Ricordo tutto con piacere. Era un periodo molto stimolante, i compagni erano brillanti, c'era una sana competizione. E' stato un periodo molto felice, con pochi stress, poche preoccupazioni, una routine tranquillizzante, circondato da gente simpatica. Tutto molto diverso, insomma, da quello che sarebbe stato in seguito, in particolare dagli ultimi 10 anni...

Dopo la laurea ha subito puntato verso società di largo consumo. É stata una scelta già indirizzata a un percorso professionale che aveva in mente? È ancora vero, secondo lei, che queste aziende sono una scuola eccezionale di management, e in particolare di marketing?

Dopo la laurea sono andato a lavorare in P&G Italia, ma non l'avevo pianificato. Avevo mandato il mio curriculum a molte grandi aziende, fatto molti colloqui e, devo dire, ricevuto diverse offerte di lavoro. Dalla laurea al primo impiego a tempo pieno passarono appena due mesi. Alla fine decisi di andare in P&G, a Roma, anche per una sfida personale, per mettermi alla prova e vedere come me la cavavo a vivere da solo. Quel primo lavoro è stato per me un'esperienza fondamentale, mi ha fatto capire e appassionare davvero al marketing e alla gestione del brand. Ho cambiato solo perché ho ricevuto la classica offerta "che non si poteva rifiutare". Così, nel 1994, ho lasciato l'Italia e da allora sono un emigrato...

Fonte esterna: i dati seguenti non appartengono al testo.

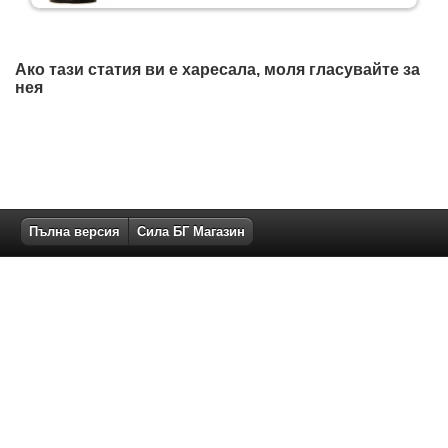
Ако тази статия ви е харесала, моля гласувайте за
нея
Пълна версия
Сила БГ Магазин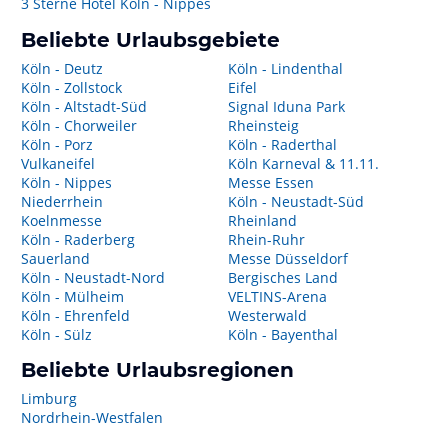
3 Sterne Hotel Köln - Nippes
Beliebte Urlaubsgebiete
Köln - Deutz
Köln - Lindenthal
Köln - Zollstock
Eifel
Köln - Altstadt-Süd
Signal Iduna Park
Köln - Chorweiler
Rheinsteig
Köln - Porz
Köln - Raderthal
Vulkaneifel
Köln Karneval & 11.11.
Köln - Nippes
Messe Essen
Niederrhein
Köln - Neustadt-Süd
Koelnmesse
Rheinland
Köln - Raderberg
Rhein-Ruhr
Sauerland
Messe Düsseldorf
Köln - Neustadt-Nord
Bergisches Land
Köln - Mülheim
VELTINS-Arena
Köln - Ehrenfeld
Westerwald
Köln - Sülz
Köln - Bayenthal
Beliebte Urlaubsregionen
Limburg
Nordrhein-Westfalen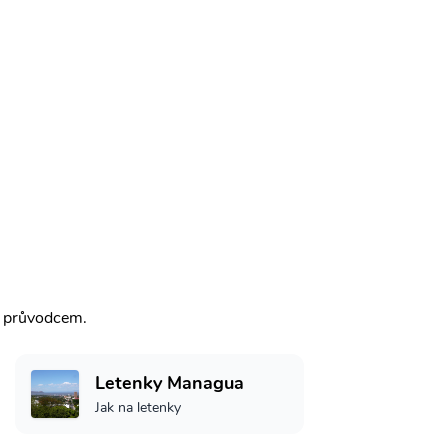
m průvodcem.
Letenky Managua
Jak na letenky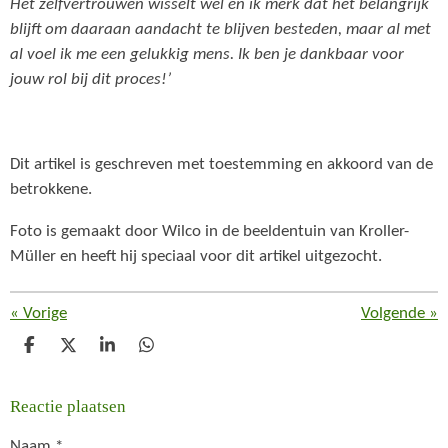
Het zelfvertrouwen wisselt wel en ik merk dat het belangrijk
blijft om daaraan aandacht te blijven besteden, maar al met
al voel ik me een gelukkig mens. Ik ben je dankbaar voor
jouw rol bij dit proces!
’
Dit artikel is geschreven met toestemming en akkoord van de
betrokkene.
Foto is gemaakt door Wilco in de beeldentuin van Kroller-
Müller en heeft hij speciaal voor dit artikel uitgezocht.
«
Vorige
Volgende
»
D
D
S
D
e
e
h
e
l
e
a
l
Reactie plaatsen
e
l
r
e
n
e
n
Naam *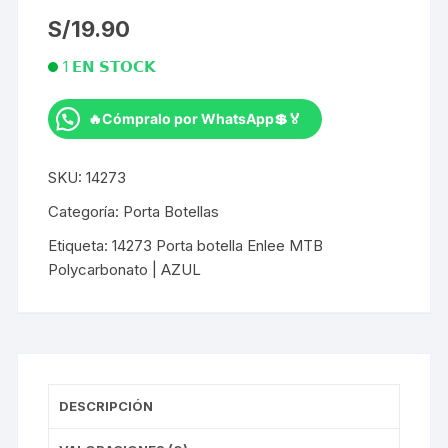
S/
19.90
1 𝗘𝗡 𝗦𝗧𝗢𝗖𝗞
🔥Cómpralo por WhatsApp💲🏅
Porta
botella
SKU:
14273
Enlee
MTB
Categoría:
Porta Botellas
Polycarbonato
Etiqueta:
14273 Porta botella Enlee MTB
|
Polycarbonato | AZUL
AZUL
cantidad
DESCRIPCIÓN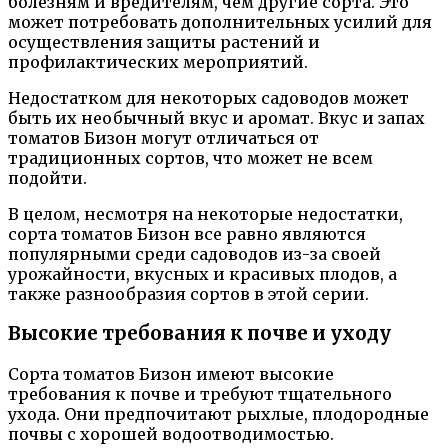
болезням и вредителям, чем другие сорта. Это
может потребовать дополнительных усилий для
осуществления защиты растений и
профилактических мероприятий.
Недостатком для некоторых садоводов может
быть их необычный вкус и аромат. Вкус и запах
томатов Бизон могут отличаться от
традиционных сортов, что может не всем
подойти.
В целом, несмотря на некоторые недостатки,
сорта томатов Бизон все равно являются
популярными среди садоводов из-за своей
урожайности, вкусных и красивых плодов, а
также разнообразия сортов в этой серии.
Высокие требования к почве и уходу
Сорта томатов Бизон имеют высокие
требования к почве и требуют тщательного
ухода. Они предпочитают рыхлые, плодородные
почвы с хорошей водоотводимостью.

Da un anno è Ceo di una multinazionale con sedi e dipendenti in molti paesi diversi. Quali doti, professionali e umane, ritiene indispensabili per gestire una società così complessa e per avere uno sguardo che comprenda realtà così diverse tra loro?

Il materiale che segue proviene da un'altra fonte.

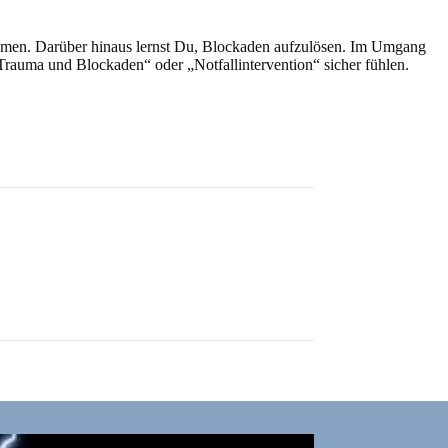
 nehmen. Darüber hinaus lernst Du, Blockaden aufzulösen. Im Umgang
uma und Blockaden“ oder „Notfallintervention“ sicher fühlen.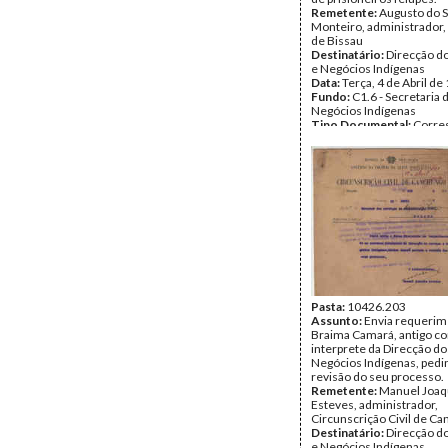
Remetente:
Augusto do 
Monteiro, administrador
de Bissau
Destinatário:
Direcção do
e Negócios Indígenas
Data:
Terça, 4 de Abril de
Fundo:
C1.6 - Secretaria 
Negócios Indígenas
Tipo Documental:
Corre
Página(s):
1
Pasta:
10426.203
Assunto:
Envia requerim
Braima Camará, antigo co
interprete da Direcção do
Negócios Indígenas, pedi
revisão do seu processo.
Remetente:
Manuel Joa
Esteves, administrador,
Circunscrição Civil de C
Destinatário:
Direcção do
e Negócios Indígenas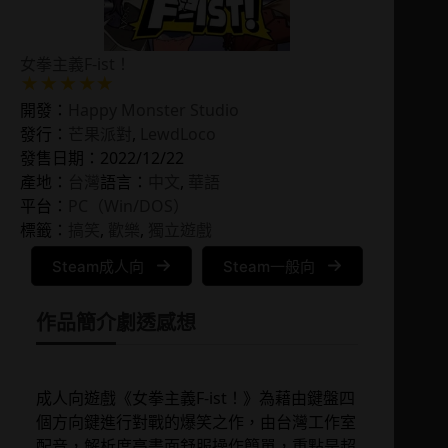
女拳主義F-ist！
開發：
Happy Monster Studio
發行：
芒果派對
,
LewdLoco
發售日期：2022/12/22
產地：
台灣
語言：
中文
, 
華語
平台：
PC（Win/DOS）
標籤：
搞笑
, 
歡樂
, 
獨立遊戲
Steam成人向
Steam一般向
作品簡介
劇透感想
成人向遊戲《女拳主義F-ist！》為藉由鍵盤四
個方向鍵進行對戰的爆笑之作，由台灣工作室
配音，解析度高畫面舒服操作簡單，重點是超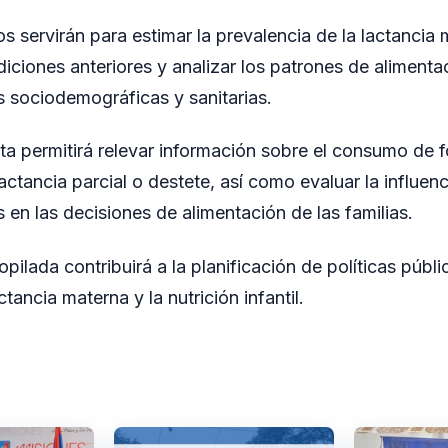
s servirán para estimar la prevalencia de la lactancia
iciones anteriores y analizar los patrones de aliment
es sociodemográficas y sanitarias.
a permitirá relevar información sobre el consumo de fó
actancia parcial o destete, así como evaluar la influenc
 en las decisiones de alimentación de las familias.
pilada contribuirá a la planificación de políticas públi
tancia materna y la nutrición infantil.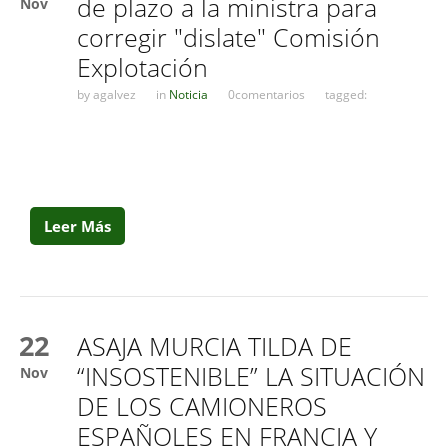
de plazo a la ministra para
Nov
corregir "dislate" Comisión
Explotación
by
agalvez
in
Noticia
0comentarios
tagged:
Leer Más
22
ASAJA MURCIA TILDA DE
“INSOSTENIBLE” LA SITUACIÓN
Nov
DE LOS CAMIONEROS
ESPAÑOLES EN FRANCIA Y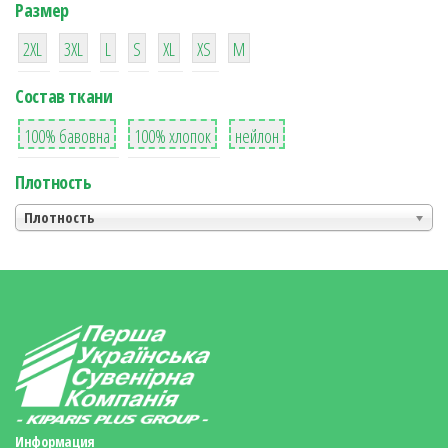
Размер
38
16
42
42
42
4
42
2XL
3XL
L
S
XL
XS
М
Состав ткани
8
36
2
100% бавовна
100% хлопок
нейлон
Плотность
Плотность
Информация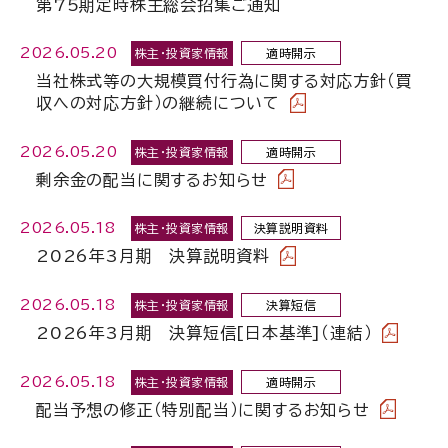
第75期定時株主総会招集ご通知
2026.05.20
株主・投資家情報
適時開示
当社株式等の大規模買付行為に関する対応方針（買
収への対応方針）の継続について
2026.05.20
株主・投資家情報
適時開示
剰余金の配当に関するお知らせ
2026.05.18
株主・投資家情報
決算説明資料
2026年3月期 決算説明資料
2026.05.18
株主・投資家情報
決算短信
2026年3月期 決算短信[日本基準]（連結）
2026.05.18
株主・投資家情報
適時開示
配当予想の修正（特別配当）に関するお知らせ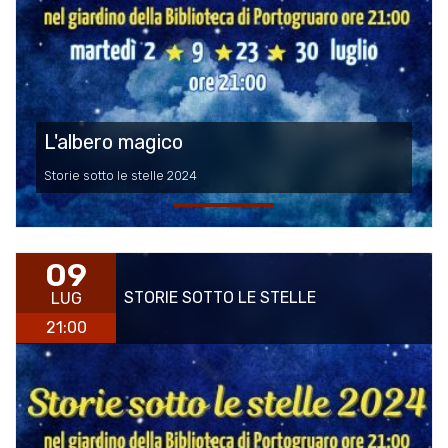
L'albero magico
Storie sotto le stelle 2024
09
STORIE SOTTO LE STELLE
LUG
21:00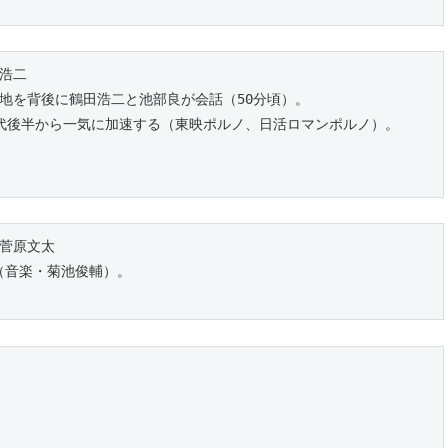
田浩二
地を背後に鶴田浩二と池部良が会話（50分頃）。
年代後半から一気に加速する（東映ポルノ、日活ロマンポルノ）。
※菅原文太
（音楽・菊池俊輔）。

E' una situazione che conosco bene, nella mia vita professionale ho lavorato in cinque multinazionali in 7 paesi diversi. Nella mia esperienza, le doti che mi hanno aiutato di più sono state la capacità di innovare continuamente, di avere un pensiero strategico, di mantenere un impegno costante e di esercitare una sana leadership. Non nascondo che, in aziende come queste, il lavoro diventa presto la priorità. Io ho messo molte energie in quello che ho fatto e sono stato sempre estremamente disponibile agli spostamenti. Questo ha avuto, però, un costo personale significativo per me e per la mia famiglia. Se me lo richiedessero oggi probabilmente non lo rifarei, devo essere sincero. Ho lavorato troppo e non mi sono divertito abbastanza... Per questo direi a un giovane: "Ricordati, bisogna lavorare per avere una vita equilibrata. La felicità sostenibile viene dall'amore, e non dal denaro".

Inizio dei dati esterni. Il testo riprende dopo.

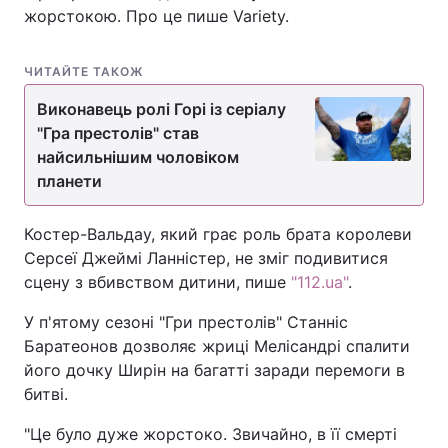
жорстокою. Про це пише Variety.
ЧИТАЙТЕ ТАКОЖ
Виконавець ролі Горі із серіалу
"Гра престолів" став
найсильнішим чоловіком
планети
Костер-Вальдау, який грає роль брата королеви
Серсеї Джеймі Ланністер, не зміг подивитися
сцену з вбивством дитини, пише
"112.ua"
.
У п'ятому сезоні "Гри престолів" Станніс
Баратеонов дозволяє жриці Мелісандрі спалити
його дочку Ширін на багатті заради перемоги в
битві.
"Це було дуже жорстоко. Звичайно, в її смерті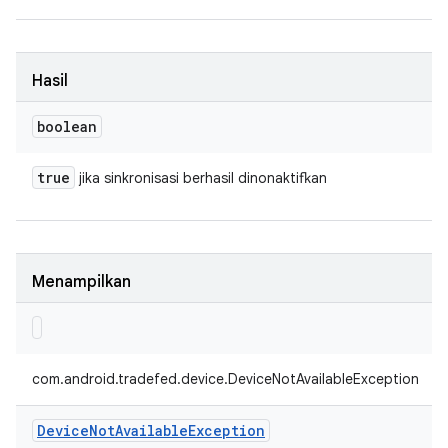
Hasil
boolean
true
jika sinkronisasi berhasil dinonaktifkan
Menampilkan
com.android.tradefed.device.DeviceNotAvailableException
Device
Not
Available
Exception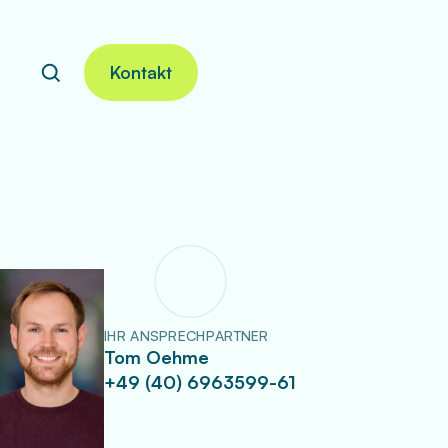
Kontakt
Search
Search
IHR ANSPRECHPARTNER
Tom Oehme
+49 (40) 6963599-61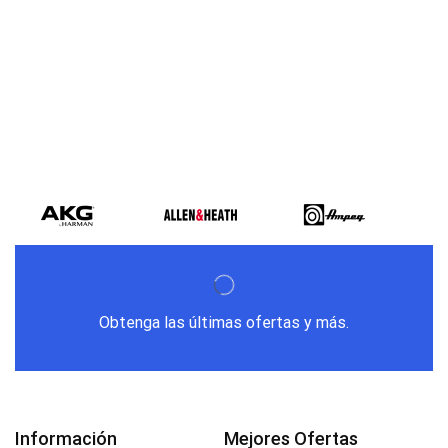
Varios metodos
de pago
Obtenga las últimas ofertas y más.
Información
Mejores Ofertas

L'elenco degli italiani ai vertici di aziende Usa si allunga ogni giorno di più (da Luca Maestri, cfo Apple, a Guerrino De Luca in Logitech, da Diego Piacentini, numero due di Amazon a Gianfranco Lanci in Lenovo...). Tra l'altro, nel settore cosmetico, lei compone un triumvirato tricolore (insieme a Fabrizio Freda in Estée Lauder e Michele Scannavini in Coty). E' un caso? La coincidenza di una serie di storie di successo personali? Oppure c'è qualcosa nel sistema meritocratico statunitense che attira e favorisce l'affermazione dell'élite dei dirigenti italiani?

Ci sono molti dirigenti italiani di talento, è normale che alcuni di essi diventino Ceo di multinazionali. Gli italiani sono molto innovativi, creativi, si impegnano e hanno molta passione. E questo negli Usa è particolarmente apprezzato.